◆ PASSAGE TO READ ◆

________________________________________

Melt spinning apparatus

A melt spinning apparatus is disclosed which is adapted for forming a plurality of synthetic filaments from a molten polymer. The apparatus comprises a spin block composed of a spin plate having a plurality of transverse ducts, a cover plate overlying the spin plate, and a cavity formed between the two plates and communicating with the ducts for receiving the molten polymer. A pair of side plates are disposed along respective opposite sides of the block, and the block and side plates include mating inclined contact surfaces whereby tightening of the side plates against the block causes the spin plate and cover plate to be pressed toward each other, whereby a seal is formed between the plates which prevents leakage of the molten plastic from the cavity.

The present invention relates to a melt spinning apparatus of the type 
adapted for dividing a molten polymer into a plurality of streams to form 
synthetic filaments or threads. 
A melt spinning apparatus is described in U.S. Pat. No. 3,762,854 and 
German OLS No. 2,117,130, which is composed of a rectangular block 
including a spin plate having multiple holes for extruding polymers into 
filaments, and a cover plate overlying the spin plate so as to form a 
cavity therebetween. Side plates are positioned along opposite sides of 
the block, and cooperating dovetail guides interconnect the sides of the 
block and the side plates. Further, a threaded interconnection is provided 
between the spin plate and cover plate so that the two plates may be moved 
apart to secure the dovetail interconnection, or moved together to release 
the interconnection and permit disassembly of the block. A band-like 
sealing ring is disposed about the periphery of the cavity to prevent the 
loss of the polymer melt when the spin plate and cover plate are moved 
apart by the threaded interconnection.

________________________________________

◆ PROBLEMS TO WORK ON ◆
**a)** Please quote the melt spinning apparatus text from "A melt spinning apparatus is disclosed" up to and including "from the cavity.".
**b)** Answer these questions using the melt spinning apparatus text:
(i) Which U.S. patent number describes the earlier apparatus?
(ii) In that earlier apparatus, what is placed about the periphery of the cavity?
(iii) In the disclosed apparatus, what is formed between the spin plate and cover plate when the side plates are tightened against the block?

Items listed in a dataset:
________________________________________

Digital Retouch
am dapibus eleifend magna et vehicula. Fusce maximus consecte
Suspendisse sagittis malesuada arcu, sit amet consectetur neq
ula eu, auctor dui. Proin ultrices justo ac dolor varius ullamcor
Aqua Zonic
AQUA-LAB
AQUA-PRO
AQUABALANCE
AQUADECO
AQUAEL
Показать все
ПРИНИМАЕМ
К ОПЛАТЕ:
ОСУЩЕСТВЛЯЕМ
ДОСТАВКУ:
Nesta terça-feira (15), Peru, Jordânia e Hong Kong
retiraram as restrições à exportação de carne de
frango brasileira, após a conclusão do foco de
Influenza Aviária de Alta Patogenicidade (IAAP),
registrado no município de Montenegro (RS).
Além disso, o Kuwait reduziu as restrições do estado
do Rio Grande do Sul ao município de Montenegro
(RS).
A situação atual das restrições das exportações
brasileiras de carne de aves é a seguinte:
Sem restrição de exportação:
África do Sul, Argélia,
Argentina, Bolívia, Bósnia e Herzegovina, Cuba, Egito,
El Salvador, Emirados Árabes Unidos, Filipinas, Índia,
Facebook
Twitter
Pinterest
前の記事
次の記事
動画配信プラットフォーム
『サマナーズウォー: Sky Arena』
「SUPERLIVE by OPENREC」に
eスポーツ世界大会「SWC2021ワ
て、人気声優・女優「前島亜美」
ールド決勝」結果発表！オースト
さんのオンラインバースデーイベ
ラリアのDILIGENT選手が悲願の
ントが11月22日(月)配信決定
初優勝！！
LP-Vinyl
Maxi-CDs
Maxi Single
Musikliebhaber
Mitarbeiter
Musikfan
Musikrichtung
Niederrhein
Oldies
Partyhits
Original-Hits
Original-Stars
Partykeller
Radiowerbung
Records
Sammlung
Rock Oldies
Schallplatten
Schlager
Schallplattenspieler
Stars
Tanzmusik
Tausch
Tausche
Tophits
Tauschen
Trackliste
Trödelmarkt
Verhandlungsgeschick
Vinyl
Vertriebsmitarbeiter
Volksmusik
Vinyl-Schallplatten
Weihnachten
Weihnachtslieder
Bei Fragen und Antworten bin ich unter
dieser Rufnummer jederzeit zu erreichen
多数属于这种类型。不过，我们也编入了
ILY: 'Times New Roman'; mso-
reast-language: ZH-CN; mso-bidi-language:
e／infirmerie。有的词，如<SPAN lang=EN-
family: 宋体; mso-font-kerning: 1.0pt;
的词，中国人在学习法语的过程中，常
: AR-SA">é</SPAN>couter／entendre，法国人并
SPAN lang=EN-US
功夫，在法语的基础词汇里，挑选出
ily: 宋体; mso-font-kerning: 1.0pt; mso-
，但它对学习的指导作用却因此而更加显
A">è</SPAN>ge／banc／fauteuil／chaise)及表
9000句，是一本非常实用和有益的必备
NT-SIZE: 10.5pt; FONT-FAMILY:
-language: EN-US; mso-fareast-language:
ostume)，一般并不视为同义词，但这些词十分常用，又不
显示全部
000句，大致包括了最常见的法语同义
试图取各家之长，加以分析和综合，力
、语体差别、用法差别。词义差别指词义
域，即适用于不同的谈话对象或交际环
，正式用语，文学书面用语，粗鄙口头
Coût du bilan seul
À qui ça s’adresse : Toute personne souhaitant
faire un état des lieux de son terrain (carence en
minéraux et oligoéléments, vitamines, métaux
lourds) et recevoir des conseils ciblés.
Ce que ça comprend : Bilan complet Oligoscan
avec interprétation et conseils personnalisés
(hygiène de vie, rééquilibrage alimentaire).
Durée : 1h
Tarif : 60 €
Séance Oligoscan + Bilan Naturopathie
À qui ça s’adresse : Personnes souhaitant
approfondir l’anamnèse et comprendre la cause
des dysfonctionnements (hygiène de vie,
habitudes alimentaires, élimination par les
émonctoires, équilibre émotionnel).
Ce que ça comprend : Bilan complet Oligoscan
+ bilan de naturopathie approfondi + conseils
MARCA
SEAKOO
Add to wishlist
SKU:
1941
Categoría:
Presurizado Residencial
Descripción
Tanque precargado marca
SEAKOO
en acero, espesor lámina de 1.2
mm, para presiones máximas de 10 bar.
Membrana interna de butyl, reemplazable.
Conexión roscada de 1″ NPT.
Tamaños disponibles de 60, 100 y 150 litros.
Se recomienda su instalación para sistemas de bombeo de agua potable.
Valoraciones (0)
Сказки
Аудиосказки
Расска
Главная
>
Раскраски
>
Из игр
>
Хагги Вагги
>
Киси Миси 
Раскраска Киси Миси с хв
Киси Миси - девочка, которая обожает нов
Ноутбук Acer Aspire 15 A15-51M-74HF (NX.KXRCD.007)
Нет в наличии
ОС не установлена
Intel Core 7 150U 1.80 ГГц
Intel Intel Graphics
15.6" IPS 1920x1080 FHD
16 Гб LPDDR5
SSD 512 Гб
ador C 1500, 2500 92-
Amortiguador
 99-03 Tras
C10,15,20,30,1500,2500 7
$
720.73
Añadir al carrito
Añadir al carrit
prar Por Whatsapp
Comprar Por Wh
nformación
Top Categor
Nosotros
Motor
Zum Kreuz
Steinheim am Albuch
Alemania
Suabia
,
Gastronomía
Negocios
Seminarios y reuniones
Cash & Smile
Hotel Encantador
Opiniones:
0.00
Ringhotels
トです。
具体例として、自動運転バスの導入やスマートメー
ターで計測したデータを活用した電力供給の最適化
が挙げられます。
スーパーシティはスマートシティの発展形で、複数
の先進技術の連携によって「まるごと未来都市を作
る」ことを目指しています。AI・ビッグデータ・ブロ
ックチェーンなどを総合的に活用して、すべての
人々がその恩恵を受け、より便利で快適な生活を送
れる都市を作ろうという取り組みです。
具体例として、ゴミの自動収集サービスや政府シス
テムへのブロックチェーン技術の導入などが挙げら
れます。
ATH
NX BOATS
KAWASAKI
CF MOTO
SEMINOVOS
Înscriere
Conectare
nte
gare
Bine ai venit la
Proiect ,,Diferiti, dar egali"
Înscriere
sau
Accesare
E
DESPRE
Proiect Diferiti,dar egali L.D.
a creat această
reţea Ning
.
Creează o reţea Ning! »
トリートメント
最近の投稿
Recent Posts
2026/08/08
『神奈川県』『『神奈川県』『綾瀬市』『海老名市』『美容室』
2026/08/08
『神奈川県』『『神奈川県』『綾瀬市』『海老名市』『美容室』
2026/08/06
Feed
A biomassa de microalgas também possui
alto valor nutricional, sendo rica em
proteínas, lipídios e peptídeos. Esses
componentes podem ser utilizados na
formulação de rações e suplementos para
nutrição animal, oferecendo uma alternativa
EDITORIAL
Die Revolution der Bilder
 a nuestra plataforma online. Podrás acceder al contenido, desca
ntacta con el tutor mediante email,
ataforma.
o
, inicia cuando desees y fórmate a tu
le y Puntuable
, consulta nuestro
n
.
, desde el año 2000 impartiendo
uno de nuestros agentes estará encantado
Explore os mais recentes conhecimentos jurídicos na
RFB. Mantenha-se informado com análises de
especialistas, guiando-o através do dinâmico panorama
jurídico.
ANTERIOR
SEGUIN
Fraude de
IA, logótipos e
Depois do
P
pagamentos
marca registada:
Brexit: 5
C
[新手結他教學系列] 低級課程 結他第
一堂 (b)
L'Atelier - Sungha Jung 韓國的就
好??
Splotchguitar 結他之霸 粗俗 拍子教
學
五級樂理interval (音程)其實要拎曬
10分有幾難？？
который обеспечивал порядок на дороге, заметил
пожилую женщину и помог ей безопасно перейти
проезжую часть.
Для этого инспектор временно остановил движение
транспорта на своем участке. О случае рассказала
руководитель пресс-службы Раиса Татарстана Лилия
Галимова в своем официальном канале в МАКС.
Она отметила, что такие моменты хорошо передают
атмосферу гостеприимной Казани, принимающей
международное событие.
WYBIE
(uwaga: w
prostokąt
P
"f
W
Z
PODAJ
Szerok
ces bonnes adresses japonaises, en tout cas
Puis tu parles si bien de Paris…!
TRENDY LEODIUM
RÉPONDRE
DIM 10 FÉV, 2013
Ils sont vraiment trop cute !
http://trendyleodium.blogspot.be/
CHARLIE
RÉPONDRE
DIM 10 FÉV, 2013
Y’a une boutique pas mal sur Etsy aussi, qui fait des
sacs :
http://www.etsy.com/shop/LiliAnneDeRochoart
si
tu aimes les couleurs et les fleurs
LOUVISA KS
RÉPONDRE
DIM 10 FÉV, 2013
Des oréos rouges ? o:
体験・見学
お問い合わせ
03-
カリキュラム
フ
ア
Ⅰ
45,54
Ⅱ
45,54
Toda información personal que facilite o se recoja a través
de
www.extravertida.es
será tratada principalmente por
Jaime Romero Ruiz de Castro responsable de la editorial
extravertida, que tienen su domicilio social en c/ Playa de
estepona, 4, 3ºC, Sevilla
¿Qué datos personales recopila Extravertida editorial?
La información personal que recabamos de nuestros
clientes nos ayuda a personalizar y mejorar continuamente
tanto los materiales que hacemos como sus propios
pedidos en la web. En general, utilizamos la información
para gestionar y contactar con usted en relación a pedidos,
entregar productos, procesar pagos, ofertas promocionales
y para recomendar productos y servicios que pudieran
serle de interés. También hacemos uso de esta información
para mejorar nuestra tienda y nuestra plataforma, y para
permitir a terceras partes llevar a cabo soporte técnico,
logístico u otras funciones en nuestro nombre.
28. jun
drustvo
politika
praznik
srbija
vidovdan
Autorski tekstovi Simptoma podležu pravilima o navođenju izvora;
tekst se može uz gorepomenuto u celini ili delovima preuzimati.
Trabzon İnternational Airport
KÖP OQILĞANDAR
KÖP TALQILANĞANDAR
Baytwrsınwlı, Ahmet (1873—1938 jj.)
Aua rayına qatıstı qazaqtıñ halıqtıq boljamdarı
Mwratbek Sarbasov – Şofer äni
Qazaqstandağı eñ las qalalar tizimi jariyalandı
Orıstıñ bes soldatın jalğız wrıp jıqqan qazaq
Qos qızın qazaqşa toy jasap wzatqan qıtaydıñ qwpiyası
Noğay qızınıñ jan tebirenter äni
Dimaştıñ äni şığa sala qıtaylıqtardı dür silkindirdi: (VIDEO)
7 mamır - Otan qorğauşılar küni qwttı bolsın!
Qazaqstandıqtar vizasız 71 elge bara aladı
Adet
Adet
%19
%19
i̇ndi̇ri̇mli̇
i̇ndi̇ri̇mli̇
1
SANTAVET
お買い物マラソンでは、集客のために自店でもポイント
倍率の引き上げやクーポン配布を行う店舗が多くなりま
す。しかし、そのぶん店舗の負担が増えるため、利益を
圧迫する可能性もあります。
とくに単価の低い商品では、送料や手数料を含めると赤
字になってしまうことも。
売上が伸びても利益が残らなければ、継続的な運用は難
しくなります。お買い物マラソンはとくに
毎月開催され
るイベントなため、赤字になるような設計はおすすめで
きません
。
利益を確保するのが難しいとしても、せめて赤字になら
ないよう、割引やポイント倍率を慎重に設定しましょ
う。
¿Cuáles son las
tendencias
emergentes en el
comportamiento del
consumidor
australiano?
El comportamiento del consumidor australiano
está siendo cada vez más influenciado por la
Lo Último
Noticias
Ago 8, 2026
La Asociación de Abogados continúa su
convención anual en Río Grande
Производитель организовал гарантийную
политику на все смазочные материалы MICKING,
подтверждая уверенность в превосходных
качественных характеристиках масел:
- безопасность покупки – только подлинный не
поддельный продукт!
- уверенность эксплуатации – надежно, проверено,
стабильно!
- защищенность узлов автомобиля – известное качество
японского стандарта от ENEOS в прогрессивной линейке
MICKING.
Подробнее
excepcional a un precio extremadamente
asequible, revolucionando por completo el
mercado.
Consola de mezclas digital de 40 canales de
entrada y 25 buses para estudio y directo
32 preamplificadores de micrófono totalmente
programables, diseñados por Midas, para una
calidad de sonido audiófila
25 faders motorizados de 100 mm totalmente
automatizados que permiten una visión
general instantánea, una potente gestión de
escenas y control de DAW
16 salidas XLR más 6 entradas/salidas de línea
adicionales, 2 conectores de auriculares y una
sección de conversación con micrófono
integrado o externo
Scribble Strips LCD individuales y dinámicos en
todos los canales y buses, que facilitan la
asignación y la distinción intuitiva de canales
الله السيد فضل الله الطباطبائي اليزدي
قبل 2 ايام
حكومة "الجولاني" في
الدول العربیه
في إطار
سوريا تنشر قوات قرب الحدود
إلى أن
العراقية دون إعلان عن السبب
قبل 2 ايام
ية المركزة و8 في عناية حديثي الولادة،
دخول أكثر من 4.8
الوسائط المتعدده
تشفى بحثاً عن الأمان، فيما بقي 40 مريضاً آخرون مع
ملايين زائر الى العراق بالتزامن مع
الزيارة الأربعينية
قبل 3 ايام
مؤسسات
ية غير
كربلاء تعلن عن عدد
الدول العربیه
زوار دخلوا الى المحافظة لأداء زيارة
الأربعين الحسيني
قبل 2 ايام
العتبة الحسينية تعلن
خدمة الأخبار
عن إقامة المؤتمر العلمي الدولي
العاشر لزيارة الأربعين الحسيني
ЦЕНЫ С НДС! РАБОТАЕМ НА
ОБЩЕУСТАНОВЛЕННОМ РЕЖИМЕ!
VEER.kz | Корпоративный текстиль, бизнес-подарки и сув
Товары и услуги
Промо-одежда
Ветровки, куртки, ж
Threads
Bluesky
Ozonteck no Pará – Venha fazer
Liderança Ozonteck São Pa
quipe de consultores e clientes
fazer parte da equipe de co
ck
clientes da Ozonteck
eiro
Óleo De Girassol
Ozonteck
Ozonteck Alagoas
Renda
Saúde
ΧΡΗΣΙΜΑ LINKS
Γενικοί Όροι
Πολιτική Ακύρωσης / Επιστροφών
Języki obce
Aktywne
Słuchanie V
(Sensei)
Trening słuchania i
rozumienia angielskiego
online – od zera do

________________________________________

◆ TASK RESPONSES ◆
**a)**
A melt spinning apparatus is disclosed which is adapted for forming a plurality of synthetic filaments from a molten polymer. The apparatus comprises a spin block composed of a spin plate having a plurality of transverse ducts, a cover plate overlying the spin plate, and a cavity formed between the two plates and communicating with the ducts for receiving the molten polymer. A pair of side plates are disposed along respective opposite sides of the block, and the block and side plates include mating inclined contact surfaces whereby tightening of the side plates against the block causes the spin plate and cover plate to be pressed toward each other, whereby a seal is formed between the plates which prevents leakage of the molten plastic from the cavity.

**b)**
(i) U.S. Pat. No. 3,762,854
(ii) A band-like sealing ring
(iii) A seal that prevents leakage of the molten plastic from the cavity